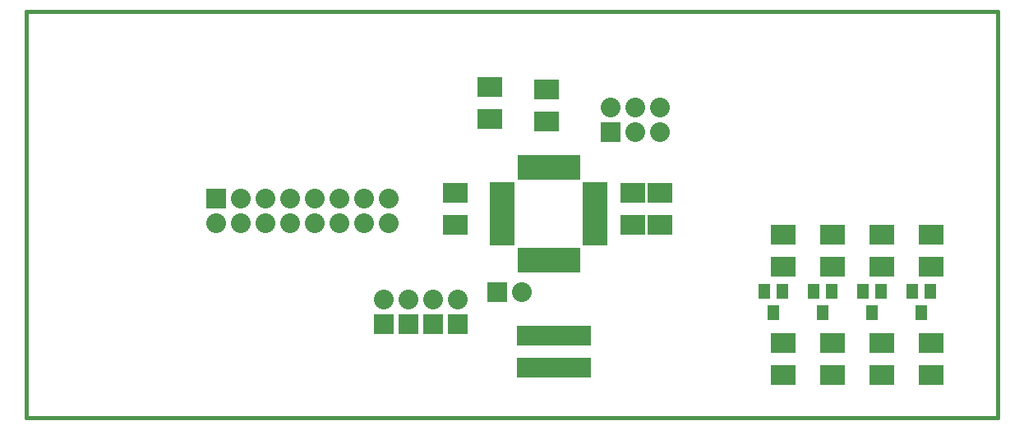
<source format=gbs>
G04 (created by PCBNEW (2013-jul-07)-stable) date mer. 26 nov. 2014 20:09:27 CET*
%MOIN*%
G04 Gerber Fmt 3.4, Leading zero omitted, Abs format*
%FSLAX34Y34*%
G01*
G70*
G90*
G04 APERTURE LIST*
%ADD10C,0.00590551*%
%ADD11C,0.015*%
%ADD12R,0.1X0.08*%
%ADD13R,0.0987X0.0377*%
%ADD14R,0.0377X0.0987*%
%ADD15R,0.08X0.08*%
%ADD16C,0.08*%
%ADD17R,0.0515X0.0594*%
G04 APERTURE END LIST*
G54D10*
G54D11*
X79700Y-47800D02*
X79700Y-31300D01*
X40300Y-47800D02*
X40300Y-31300D01*
X40300Y-31300D02*
X79700Y-31300D01*
X40300Y-47800D02*
X79700Y-47800D01*
G54D12*
X64900Y-38650D03*
X64900Y-39950D03*
X57700Y-39950D03*
X57700Y-38650D03*
X66000Y-38650D03*
X66000Y-39950D03*
G54D13*
X59604Y-38407D03*
X59604Y-38722D03*
X59604Y-39037D03*
X59604Y-39352D03*
X59604Y-39667D03*
X59604Y-39982D03*
X59604Y-40297D03*
X59604Y-40612D03*
X63370Y-40610D03*
X63370Y-38400D03*
X63370Y-38720D03*
X63370Y-39040D03*
X63370Y-39350D03*
X63370Y-39670D03*
X63370Y-39980D03*
X63370Y-40300D03*
G54D14*
X60388Y-41400D03*
X60702Y-41400D03*
X61018Y-41400D03*
X61332Y-41400D03*
X61648Y-41400D03*
X61962Y-41400D03*
X62278Y-41400D03*
X62592Y-41400D03*
X60390Y-37620D03*
X60700Y-37620D03*
X61020Y-37620D03*
X61330Y-37620D03*
X61640Y-37620D03*
X61960Y-37620D03*
X62280Y-37620D03*
X62600Y-37620D03*
G54D15*
X64000Y-36200D03*
G54D16*
X64000Y-35200D03*
X65000Y-36200D03*
X65000Y-35200D03*
X66000Y-36200D03*
X66000Y-35200D03*
G54D15*
X48000Y-38900D03*
G54D16*
X48000Y-39900D03*
X49000Y-38900D03*
X49000Y-39900D03*
X50000Y-38900D03*
X50000Y-39900D03*
X51000Y-38900D03*
X51000Y-39900D03*
X52000Y-38900D03*
X52000Y-39900D03*
X53000Y-38900D03*
X53000Y-39900D03*
X54000Y-38900D03*
X54000Y-39900D03*
X55000Y-38900D03*
X55000Y-39900D03*
G54D15*
X54800Y-44000D03*
G54D16*
X54800Y-43000D03*
G54D15*
X55800Y-44000D03*
G54D16*
X55800Y-43000D03*
G54D15*
X56800Y-44000D03*
G54D16*
X56800Y-43000D03*
G54D15*
X57800Y-44000D03*
G54D16*
X57800Y-43000D03*
G54D12*
X61400Y-34450D03*
X61400Y-35750D03*
X60700Y-45750D03*
X60700Y-44450D03*
X62700Y-45750D03*
X62700Y-44450D03*
X61700Y-45750D03*
X61700Y-44450D03*
X71000Y-44750D03*
X71000Y-46050D03*
X73000Y-44750D03*
X73000Y-46050D03*
X75000Y-44750D03*
X75000Y-46050D03*
X77000Y-44750D03*
X77000Y-46050D03*
X71000Y-40350D03*
X71000Y-41650D03*
X73000Y-40350D03*
X73000Y-41650D03*
X75000Y-40350D03*
X75000Y-41650D03*
X77000Y-40350D03*
X77000Y-41650D03*
X59100Y-35650D03*
X59100Y-34350D03*
G54D15*
X59400Y-42700D03*
G54D16*
X60400Y-42700D03*
G54D17*
X70600Y-43533D03*
X70975Y-42667D03*
X70225Y-42667D03*
X72600Y-43533D03*
X72975Y-42667D03*
X72225Y-42667D03*
X74600Y-43533D03*
X74975Y-42667D03*
X74225Y-42667D03*
X76600Y-43533D03*
X76975Y-42667D03*
X76225Y-42667D03*
M02*

</source>
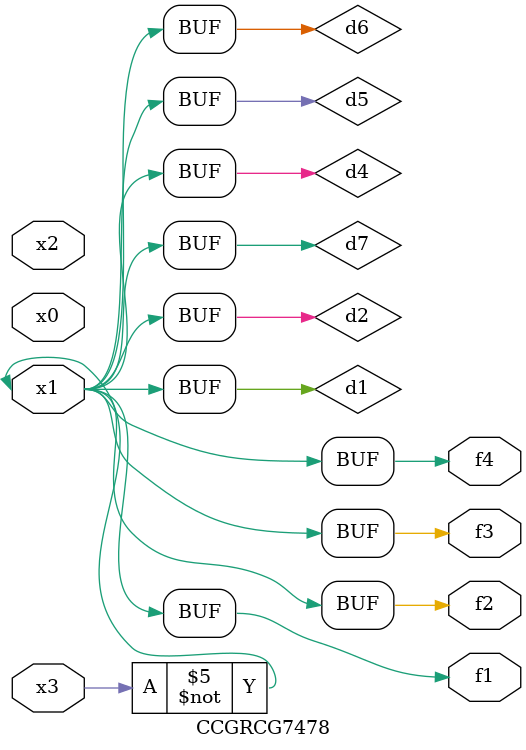
<source format=v>
module CCGRCG7478(
	input x0, x1, x2, x3,
	output f1, f2, f3, f4
);

	wire d1, d2, d3, d4, d5, d6, d7;

	not (d1, x3);
	buf (d2, x1);
	xnor (d3, d1, d2);
	nor (d4, d1);
	buf (d5, d1, d2);
	buf (d6, d4, d5);
	nand (d7, d4);
	assign f1 = d6;
	assign f2 = d7;
	assign f3 = d6;
	assign f4 = d6;
endmodule

</source>
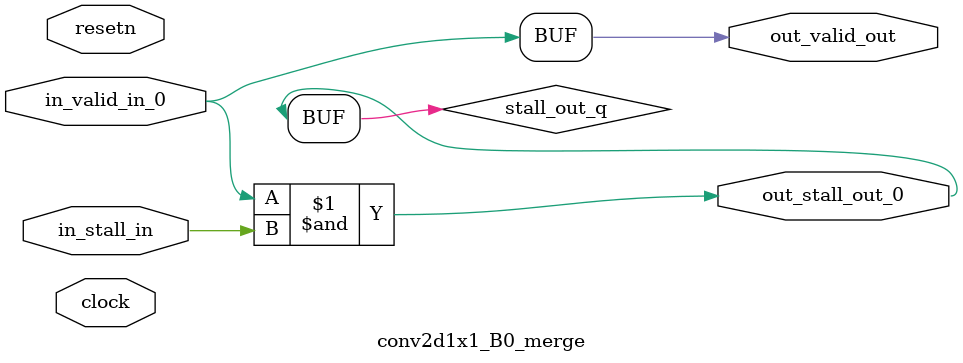
<source format=sv>



(* altera_attribute = "-name AUTO_SHIFT_REGISTER_RECOGNITION OFF; -name MESSAGE_DISABLE 10036; -name MESSAGE_DISABLE 10037; -name MESSAGE_DISABLE 14130; -name MESSAGE_DISABLE 14320; -name MESSAGE_DISABLE 15400; -name MESSAGE_DISABLE 14130; -name MESSAGE_DISABLE 10036; -name MESSAGE_DISABLE 12020; -name MESSAGE_DISABLE 12030; -name MESSAGE_DISABLE 12010; -name MESSAGE_DISABLE 12110; -name MESSAGE_DISABLE 14320; -name MESSAGE_DISABLE 13410; -name MESSAGE_DISABLE 113007; -name MESSAGE_DISABLE 10958" *)
module conv2d1x1_B0_merge (
    input wire [0:0] in_stall_in,
    input wire [0:0] in_valid_in_0,
    output wire [0:0] out_stall_out_0,
    output wire [0:0] out_valid_out,
    input wire clock,
    input wire resetn
    );

    wire [0:0] stall_out_q;


    // stall_out(LOGICAL,6)
    assign stall_out_q = in_valid_in_0 & in_stall_in;

    // out_stall_out_0(GPOUT,4)
    assign out_stall_out_0 = stall_out_q;

    // out_valid_out(GPOUT,5)
    assign out_valid_out = in_valid_in_0;

endmodule

</source>
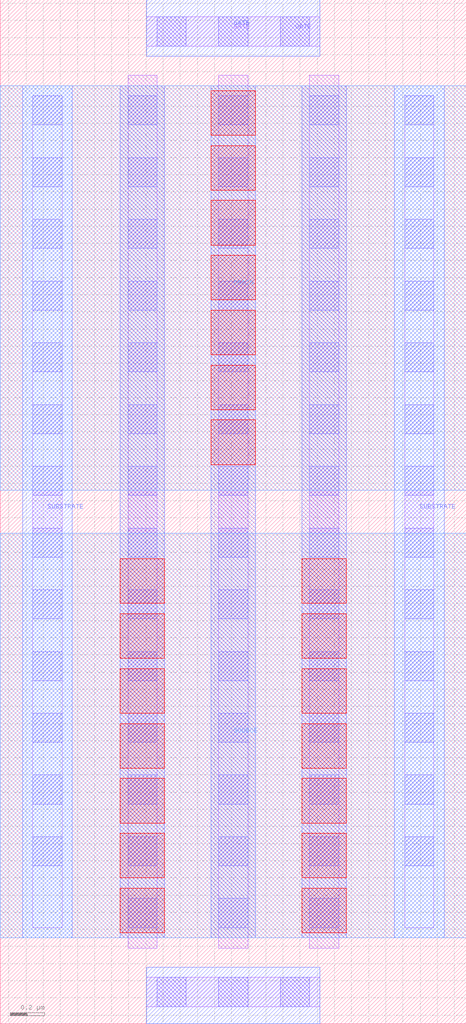
<source format=lef>
# Copyright 2020 The SkyWater PDK Authors
#
# Licensed under the Apache License, Version 2.0 (the "License");
# you may not use this file except in compliance with the License.
# You may obtain a copy of the License at
#
#     https://www.apache.org/licenses/LICENSE-2.0
#
# Unless required by applicable law or agreed to in writing, software
# distributed under the License is distributed on an "AS IS" BASIS,
# WITHOUT WARRANTIES OR CONDITIONS OF ANY KIND, either express or implied.
# See the License for the specific language governing permissions and
# limitations under the License.
#
# SPDX-License-Identifier: Apache-2.0

VERSION 5.7 ;
  NOWIREEXTENSIONATPIN ON ;
  DIVIDERCHAR "/" ;
  BUSBITCHARS "[]" ;
MACRO sky130_fd_pr__rf_nfet_01v8_aM02W5p00L0p25
  CLASS BLOCK ;
  FOREIGN sky130_fd_pr__rf_nfet_01v8_aM02W5p00L0p25 ;
  ORIGIN -0.050000 -0.050000 ;
  SIZE  2.720000 BY  5.970000 ;
  PIN DRAIN
    ANTENNADIFFAREA  1.414000 ;
    PORT
      LAYER met2 ;
        RECT 0.050000 3.160000 2.770000 5.520000 ;
    END
  END DRAIN
  PIN GATE
    ANTENNAGATEAREA  2.525000 ;
    PORT
      LAYER li1 ;
        RECT 0.905000 0.150000 1.915000 0.320000 ;
        RECT 0.905000 5.750000 1.915000 5.920000 ;
      LAYER mcon ;
        RECT 0.965000 0.150000 1.135000 0.320000 ;
        RECT 0.965000 5.750000 1.135000 5.920000 ;
        RECT 1.325000 0.150000 1.495000 0.320000 ;
        RECT 1.325000 5.750000 1.495000 5.920000 ;
        RECT 1.685000 0.150000 1.855000 0.320000 ;
        RECT 1.685000 5.750000 1.855000 5.920000 ;
    END
    PORT
      LAYER met1 ;
        RECT 0.905000 0.050000 1.915000 0.380000 ;
        RECT 0.905000 5.690000 1.915000 6.020000 ;
    END
  END GATE
  PIN SOURCE
    ANTENNADIFFAREA  2.828000 ;
    PORT
      LAYER met2 ;
        RECT 0.050000 0.550000 2.770000 2.910000 ;
    END
  END SOURCE
  PIN SUBSTRATE
    ANTENNADIFFAREA  1.464500 ;
    PORT
      LAYER met1 ;
        RECT 0.180000 0.550000 0.470000 5.520000 ;
    END
    PORT
      LAYER met1 ;
        RECT 2.350000 0.550000 2.640000 5.520000 ;
    END
  END SUBSTRATE
  OBS
    LAYER li1 ;
      RECT 0.240000 0.610000 0.410000 5.460000 ;
      RECT 0.795000 0.490000 0.965000 5.580000 ;
      RECT 1.325000 0.490000 1.495000 5.580000 ;
      RECT 1.855000 0.490000 2.025000 5.580000 ;
      RECT 2.410000 0.610000 2.580000 5.460000 ;
    LAYER mcon ;
      RECT 0.240000 0.970000 0.410000 1.140000 ;
      RECT 0.240000 1.330000 0.410000 1.500000 ;
      RECT 0.240000 1.690000 0.410000 1.860000 ;
      RECT 0.240000 2.050000 0.410000 2.220000 ;
      RECT 0.240000 2.410000 0.410000 2.580000 ;
      RECT 0.240000 2.770000 0.410000 2.940000 ;
      RECT 0.240000 3.130000 0.410000 3.300000 ;
      RECT 0.240000 3.490000 0.410000 3.660000 ;
      RECT 0.240000 3.850000 0.410000 4.020000 ;
      RECT 0.240000 4.210000 0.410000 4.380000 ;
      RECT 0.240000 4.570000 0.410000 4.740000 ;
      RECT 0.240000 4.930000 0.410000 5.100000 ;
      RECT 0.240000 5.290000 0.410000 5.460000 ;
      RECT 0.795000 0.610000 0.965000 0.780000 ;
      RECT 0.795000 0.970000 0.965000 1.140000 ;
      RECT 0.795000 1.330000 0.965000 1.500000 ;
      RECT 0.795000 1.690000 0.965000 1.860000 ;
      RECT 0.795000 2.050000 0.965000 2.220000 ;
      RECT 0.795000 2.410000 0.965000 2.580000 ;
      RECT 0.795000 2.770000 0.965000 2.940000 ;
      RECT 0.795000 3.130000 0.965000 3.300000 ;
      RECT 0.795000 3.490000 0.965000 3.660000 ;
      RECT 0.795000 3.850000 0.965000 4.020000 ;
      RECT 0.795000 4.210000 0.965000 4.380000 ;
      RECT 0.795000 4.570000 0.965000 4.740000 ;
      RECT 0.795000 4.930000 0.965000 5.100000 ;
      RECT 0.795000 5.290000 0.965000 5.460000 ;
      RECT 1.325000 0.610000 1.495000 0.780000 ;
      RECT 1.325000 0.970000 1.495000 1.140000 ;
      RECT 1.325000 1.330000 1.495000 1.500000 ;
      RECT 1.325000 1.690000 1.495000 1.860000 ;
      RECT 1.325000 2.050000 1.495000 2.220000 ;
      RECT 1.325000 2.410000 1.495000 2.580000 ;
      RECT 1.325000 2.770000 1.495000 2.940000 ;
      RECT 1.325000 3.130000 1.495000 3.300000 ;
      RECT 1.325000 3.490000 1.495000 3.660000 ;
      RECT 1.325000 3.850000 1.495000 4.020000 ;
      RECT 1.325000 4.210000 1.495000 4.380000 ;
      RECT 1.325000 4.570000 1.495000 4.740000 ;
      RECT 1.325000 4.930000 1.495000 5.100000 ;
      RECT 1.325000 5.290000 1.495000 5.460000 ;
      RECT 1.855000 0.610000 2.025000 0.780000 ;
      RECT 1.855000 0.970000 2.025000 1.140000 ;
      RECT 1.855000 1.330000 2.025000 1.500000 ;
      RECT 1.855000 1.690000 2.025000 1.860000 ;
      RECT 1.855000 2.050000 2.025000 2.220000 ;
      RECT 1.855000 2.410000 2.025000 2.580000 ;
      RECT 1.855000 2.770000 2.025000 2.940000 ;
      RECT 1.855000 3.130000 2.025000 3.300000 ;
      RECT 1.855000 3.490000 2.025000 3.660000 ;
      RECT 1.855000 3.850000 2.025000 4.020000 ;
      RECT 1.855000 4.210000 2.025000 4.380000 ;
      RECT 1.855000 4.570000 2.025000 4.740000 ;
      RECT 1.855000 4.930000 2.025000 5.100000 ;
      RECT 1.855000 5.290000 2.025000 5.460000 ;
      RECT 2.410000 0.970000 2.580000 1.140000 ;
      RECT 2.410000 1.330000 2.580000 1.500000 ;
      RECT 2.410000 1.690000 2.580000 1.860000 ;
      RECT 2.410000 2.050000 2.580000 2.220000 ;
      RECT 2.410000 2.410000 2.580000 2.580000 ;
      RECT 2.410000 2.770000 2.580000 2.940000 ;
      RECT 2.410000 3.130000 2.580000 3.300000 ;
      RECT 2.410000 3.490000 2.580000 3.660000 ;
      RECT 2.410000 3.850000 2.580000 4.020000 ;
      RECT 2.410000 4.210000 2.580000 4.380000 ;
      RECT 2.410000 4.570000 2.580000 4.740000 ;
      RECT 2.410000 4.930000 2.580000 5.100000 ;
      RECT 2.410000 5.290000 2.580000 5.460000 ;
    LAYER met1 ;
      RECT 0.750000 0.550000 1.010000 5.520000 ;
      RECT 1.280000 0.550000 1.540000 5.520000 ;
      RECT 1.810000 0.550000 2.070000 5.520000 ;
    LAYER via ;
      RECT 0.750000 0.580000 1.010000 0.840000 ;
      RECT 0.750000 0.900000 1.010000 1.160000 ;
      RECT 0.750000 1.220000 1.010000 1.480000 ;
      RECT 0.750000 1.540000 1.010000 1.800000 ;
      RECT 0.750000 1.860000 1.010000 2.120000 ;
      RECT 0.750000 2.180000 1.010000 2.440000 ;
      RECT 0.750000 2.500000 1.010000 2.760000 ;
      RECT 1.280000 3.310000 1.540000 3.570000 ;
      RECT 1.280000 3.630000 1.540000 3.890000 ;
      RECT 1.280000 3.950000 1.540000 4.210000 ;
      RECT 1.280000 4.270000 1.540000 4.530000 ;
      RECT 1.280000 4.590000 1.540000 4.850000 ;
      RECT 1.280000 4.910000 1.540000 5.170000 ;
      RECT 1.280000 5.230000 1.540000 5.490000 ;
      RECT 1.810000 0.580000 2.070000 0.840000 ;
      RECT 1.810000 0.900000 2.070000 1.160000 ;
      RECT 1.810000 1.220000 2.070000 1.480000 ;
      RECT 1.810000 1.540000 2.070000 1.800000 ;
      RECT 1.810000 1.860000 2.070000 2.120000 ;
      RECT 1.810000 2.180000 2.070000 2.440000 ;
      RECT 1.810000 2.500000 2.070000 2.760000 ;
  END
END sky130_fd_pr__rf_nfet_01v8_aM02W5p00L0p25
END LIBRARY

</source>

## JOB ITEM
Look over the entries for "under", then copy every line that includes that string.

## ANSWER BOX
# Licensed under the Apache License, Version 2.0 (the "License");
# distributed under the License is distributed on an "AS IS" BASIS,
# limitations under the License.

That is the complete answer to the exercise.